> [EXERCISE INSTRUCTIONS]: Print each line of the records below word for word, and leave the pictures out.

> [PROVIDED DATA]:
________

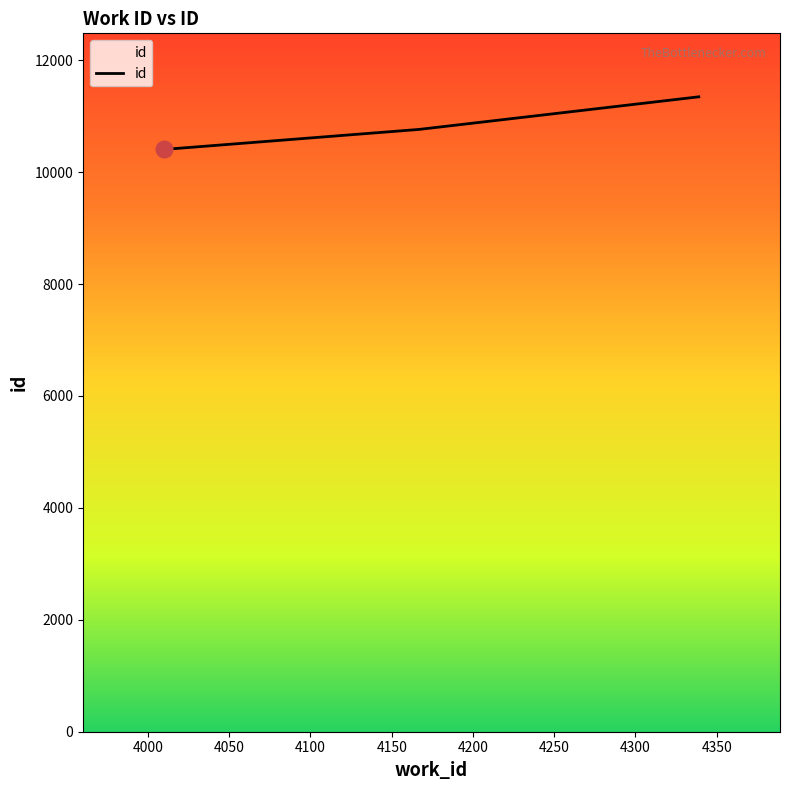

What is the greatest value displayed?

11346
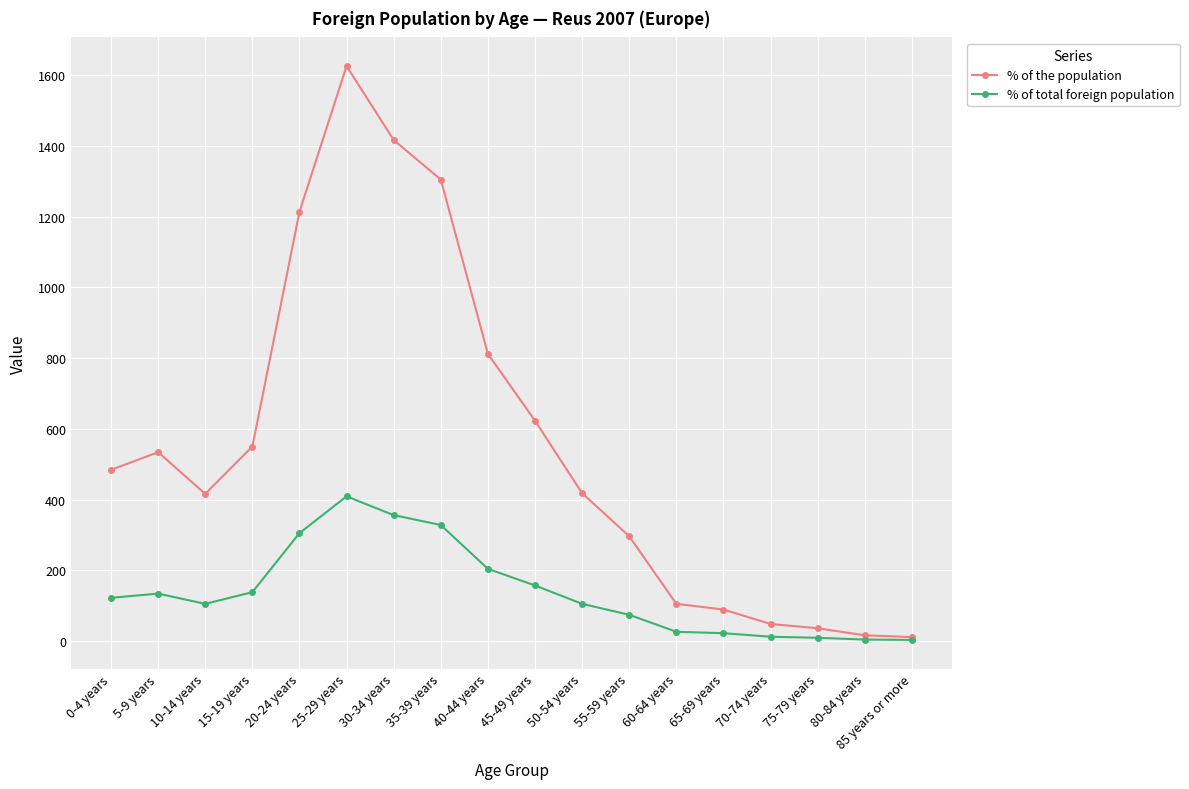

How many lines are shown in the chart?

2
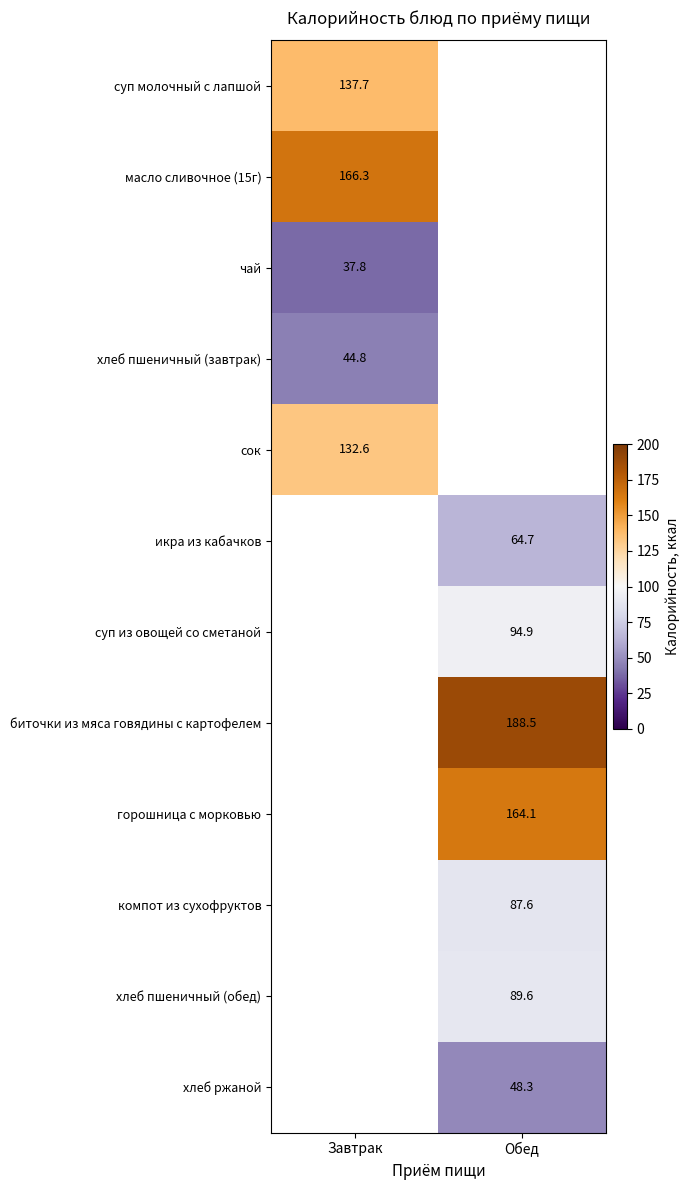

The суп из овощей со сметаной series shows 94.9 at Обед. True or false?

True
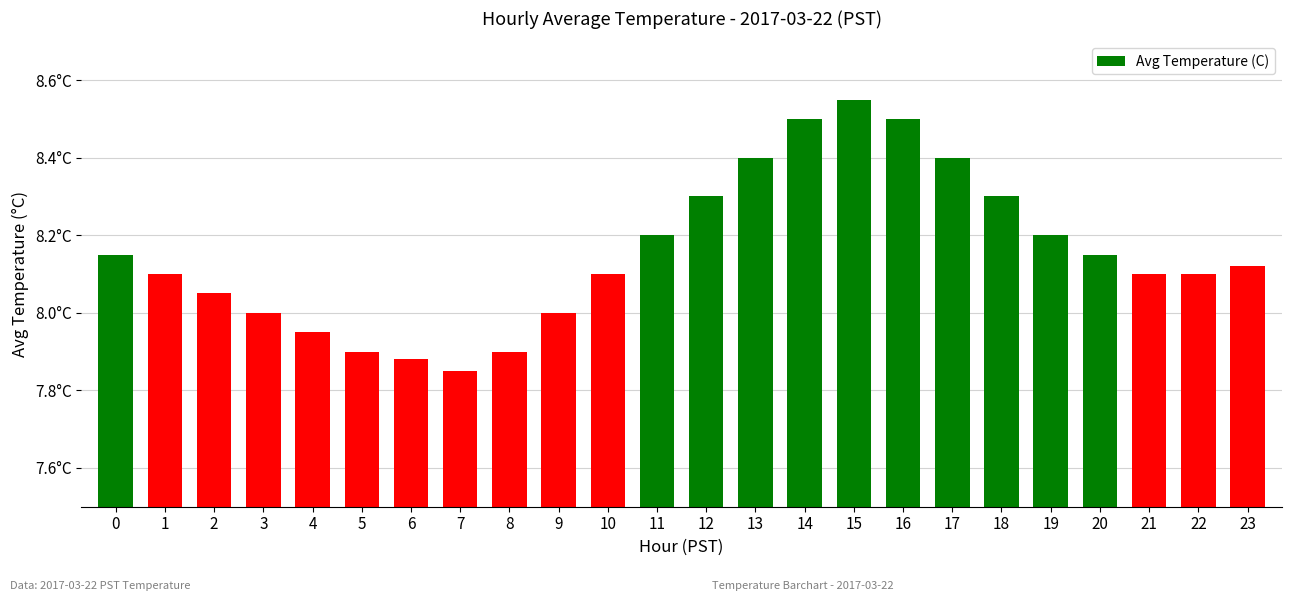

What is the difference between the maximum and minimum values?

0.7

________

> [EXPECTED ANSWER]:
What is the greatest value displayed?

11346

How many lines are shown in the chart?

2

The суп из овощей со сметаной series shows 94.9 at Обед. True or false?

True

What is the difference between the maximum and minimum values?

0.7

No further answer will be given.